The traditional explanation, is that it represents "the point from which a Master Mason cannot err", bounded by the two straight lines to the north and south representing either the two Saints John, the Baptist and the Evangelist, or Moses and King Solomon. This is, in my mind, a rather contrived attempt to give an explanation for a symbol which has no obvious meaning. Why would a Mason need an artificial enclosure within which 'he cannot err'?  Furthermore, the relation between circle and infinity is well known, and the two parallel lines, that extend without end and never touch, are likewise symbolic of infinity. The Masonic explanation refers to the circle as a closed boundary, while the traditional meaning is exactly the opposite, no boundary but boundless infinity!


As for the point, Brother Steve A. Freite remarks that one of the six Hindu Darshanas, Nyaya, which is Logic, contains four fundamental values associated with the Point (E-mail to the PSOC List, 8.7.2001):

            1.         Pradhvamsabhava, annihilation or convergence to the point.

            2.         Atyantabhava, emptiness or nothingness (akin to Hebrew Ayin).

            3.         Anyonyabhava, infinite dynamism (infinity within the point).

            4.         Pragabhava, creation or expansion from the point.


Freite continues: “There is also the doctrine of nadi-bindu-prana which is used in a description of the subtle, bio-energetic body. Bindu, in this case, is the “point” or “drop”. Nadi is a conduit of bio-energy and prana is the life-force itself. By controlling these three, one can control consciousness. Sanskrit also has the word akshara, which describes the collapse of fullness to a point and from the point.”


The center is also a fundamental idea in alchemy. “According to Michael Maier, the center contains the indivisible point which is simple, indestructible, and eternal. Its physical counterpart is gold, which is therefore a symbol of eternity.” (C. G. Jung, Alchemical Studies, Routledge & Kegan Paul, London 1983, pp. 148-9, quoting De Circulo Physico Quadrato, pp. 27 ff.).

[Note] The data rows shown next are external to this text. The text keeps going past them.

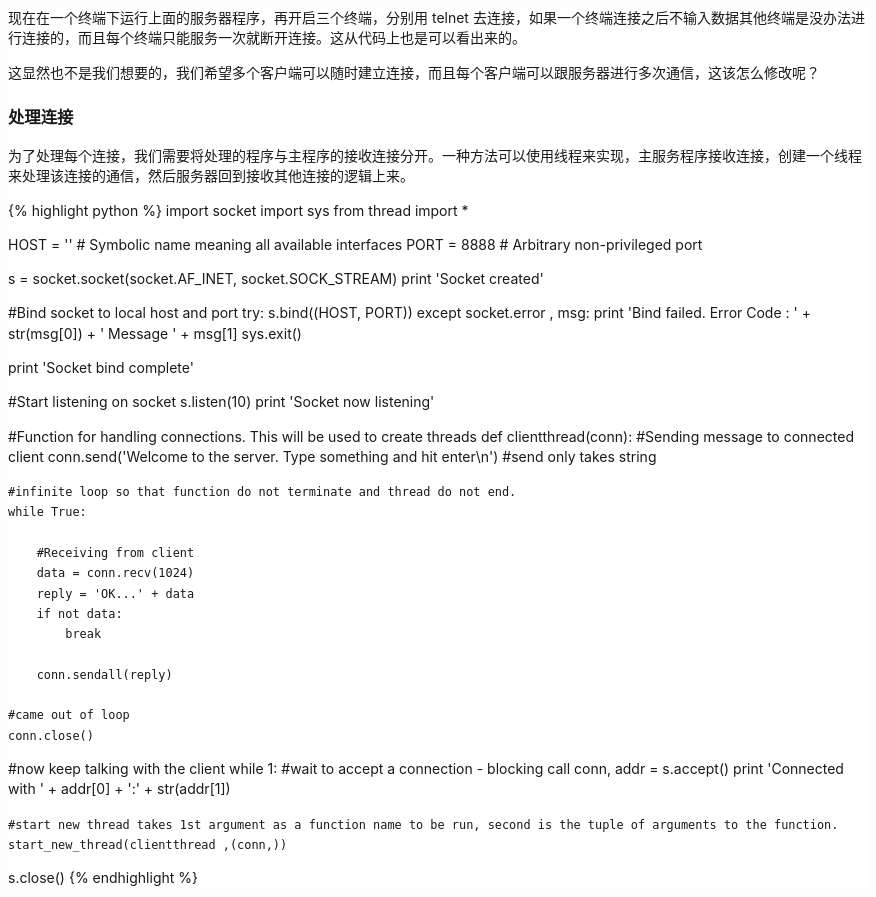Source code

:现在在一个终端下运行上面的服务器程序，再开启三个终端，分别用 telnet 去连接，如果一个终端连接之后不输入数据其他终端是没办法进行连接的，而且每个终端只能服务一次就断开连接。这从代码上也是可以看出来的。

这显然也不是我们想要的，我们希望多个客户端可以随时建立连接，而且每个客户端可以跟服务器进行多次通信，这该怎么修改呢？

### 处理连接

为了处理每个连接，我们需要将处理的程序与主程序的接收连接分开。一种方法可以使用线程来实现，主服务程序接收连接，创建一个线程来处理该连接的通信，然后服务器回到接收其他连接的逻辑上来。

{% highlight python %}
import socket
import sys
from thread import *

HOST = ''   # Symbolic name meaning all available interfaces
PORT = 8888 # Arbitrary non-privileged port

s = socket.socket(socket.AF_INET, socket.SOCK_STREAM)
print 'Socket created'

#Bind socket to local host and port
try:
    s.bind((HOST, PORT))
except socket.error , msg:
    print 'Bind failed. Error Code : ' + str(msg[0]) + ' Message ' + msg[1]
    sys.exit()

print 'Socket bind complete'

#Start listening on socket
s.listen(10)
print 'Socket now listening'

#Function for handling connections. This will be used to create threads
def clientthread(conn):
    #Sending message to connected client
    conn.send('Welcome to the server. Type something and hit enter\n') #send only takes string

    #infinite loop so that function do not terminate and thread do not end.
    while True:

        #Receiving from client
        data = conn.recv(1024)
        reply = 'OK...' + data
        if not data:
            break

        conn.sendall(reply)

    #came out of loop
    conn.close()

#now keep talking with the client
while 1:
    #wait to accept a connection - blocking call
    conn, addr = s.accept()
    print 'Connected with ' + addr[0] + ':' + str(addr[1])

    #start new thread takes 1st argument as a function name to be run, second is the tuple of arguments to the function.
    start_new_thread(clientthread ,(conn,))

s.close()
{% endhighlight %}
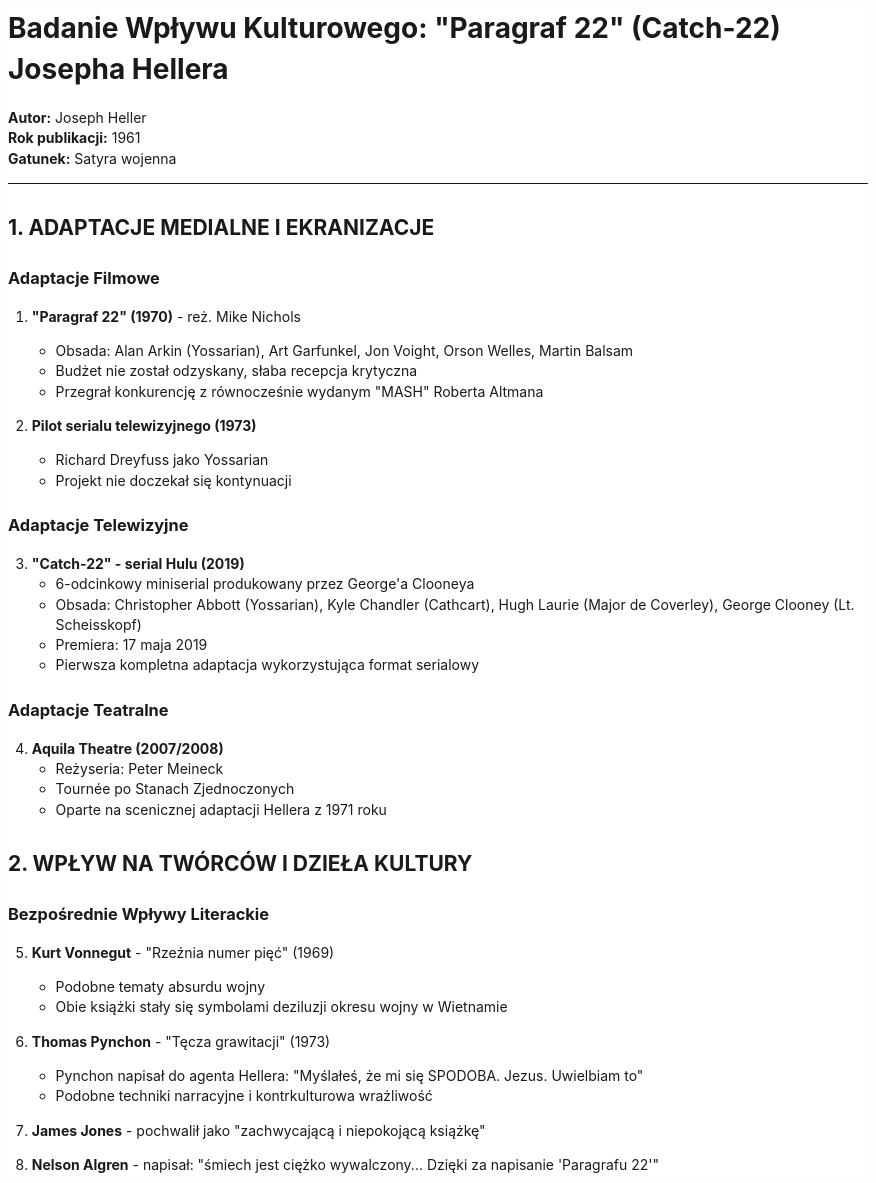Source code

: # Badanie Wpływu Kulturowego: "Paragraf 22" (Catch-22) Josepha Hellera

**Autor:** Joseph Heller  
**Rok publikacji:** 1961  
**Gatunek:** Satyra wojenna  

---

## 1. ADAPTACJE MEDIALNE I EKRANIZACJE

### Adaptacje Filmowe
1. **"Paragraf 22" (1970)** - reż. Mike Nichols
   - Obsada: Alan Arkin (Yossarian), Art Garfunkel, Jon Voight, Orson Welles, Martin Balsam
   - Budżet nie został odzyskany, słaba recepcja krytyczna
   - Przegrał konkurencję z równocześnie wydanym "MASH" Roberta Altmana

2. **Pilot serialu telewizyjnego (1973)**
   - Richard Dreyfuss jako Yossarian
   - Projekt nie doczekał się kontynuacji

### Adaptacje Telewizyjne
3. **"Catch-22" - serial Hulu (2019)**
   - 6-odcinkowy miniserial produkowany przez George'a Clooneya
   - Obsada: Christopher Abbott (Yossarian), Kyle Chandler (Cathcart), Hugh Laurie (Major de Coverley), George Clooney (Lt. Scheisskopf)
   - Premiera: 17 maja 2019
   - Pierwsza kompletna adaptacja wykorzystująca format serialowy

### Adaptacje Teatralne
4. **Aquila Theatre (2007/2008)**
   - Reżyseria: Peter Meineck
   - Tournée po Stanach Zjednoczonych
   - Oparte na scenicznej adaptacji Hellera z 1971 roku

## 2. WPŁYW NA TWÓRCÓW I DZIEŁA KULTURY

### Bezpośrednie Wpływy Literackie
5. **Kurt Vonnegut** - "Rzeźnia numer pięć" (1969)
   - Podobne tematy absurdu wojny
   - Obie książki stały się symbolami deziluzji okresu wojny w Wietnamie

6. **Thomas Pynchon** - "Tęcza grawitacji" (1973)
   - Pynchon napisał do agenta Hellera: "Myślałeś, że mi się SPODOBA. Jezus. Uwielbiam to"
   - Podobne techniki narracyjne i kontrkulturowa wrażliwość

7. **James Jones** - pochwalił jako "zachwycającą i niepokojącą książkę"

8. **Nelson Algren** - napisał: "śmiech jest ciężko wywalczony... Dzięki za napisanie 'Paragrafu 22'"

C. G. Jung also quotes another alchemist, Gerard Dorn, who writes: “Four is he One and yet not the One; it is simple and consists of the number four... it will show the adept the fulfillment of the mysteries. This is the center of the natural wisdom, whose circumference, closed in itself, forms a circle: an immeasurable order reaching to infinity... Here is the number four, within whose bounds the number three, together with the number two combined into One, fulfills all things... In these relations between four, three, two and one is found the culmination of all knowledge and of the mystic art, and the infallible midpoint of the center (infallibile medii centrum).” (Physica Trithemii, p. 39). And Jung adds that the One is the midpoint of the circle, the center of the triad... [it] is fire... the point is most akin to the nature of light, and light is a simulacrum Dei.” (op. cit. p. 151).


I have found a further reference that applies to this symbol. In the well-known cabbalistic treatise "Tree of Life" (Etz Hachayyim) of Rabbi Isaac Luria, as recorded by Haim Vital (www.workofthechariot.com/TextFiles/translations-EtzHaChayyim.html), at the start of its first Branch (Chapter), when describing the Genesis of the universe, we can read the following:


            "He then contracted (Tzimtzum) Himself into the middle point, in the very center. He contracted the Light and removed Himself far to the perimeter round the midpoint, so that in that very midpoint there remained an empty place and air and a void"


He in the above text is obviously the Divine Creator, as described later in the same text by Vital: "There is no intellect created which could conceive of Him, since He has No Place, and No Boundary, and No Name".  


So we have here a description of the process of Creation, first Tzimtzum into the point, then expansion to the boundless infinity represented by the circle. Accordingly, the point within a circle in the Tracing Board represents the act of Creation, the  paradigmatic construction, which is the fundamental craft of the Mason.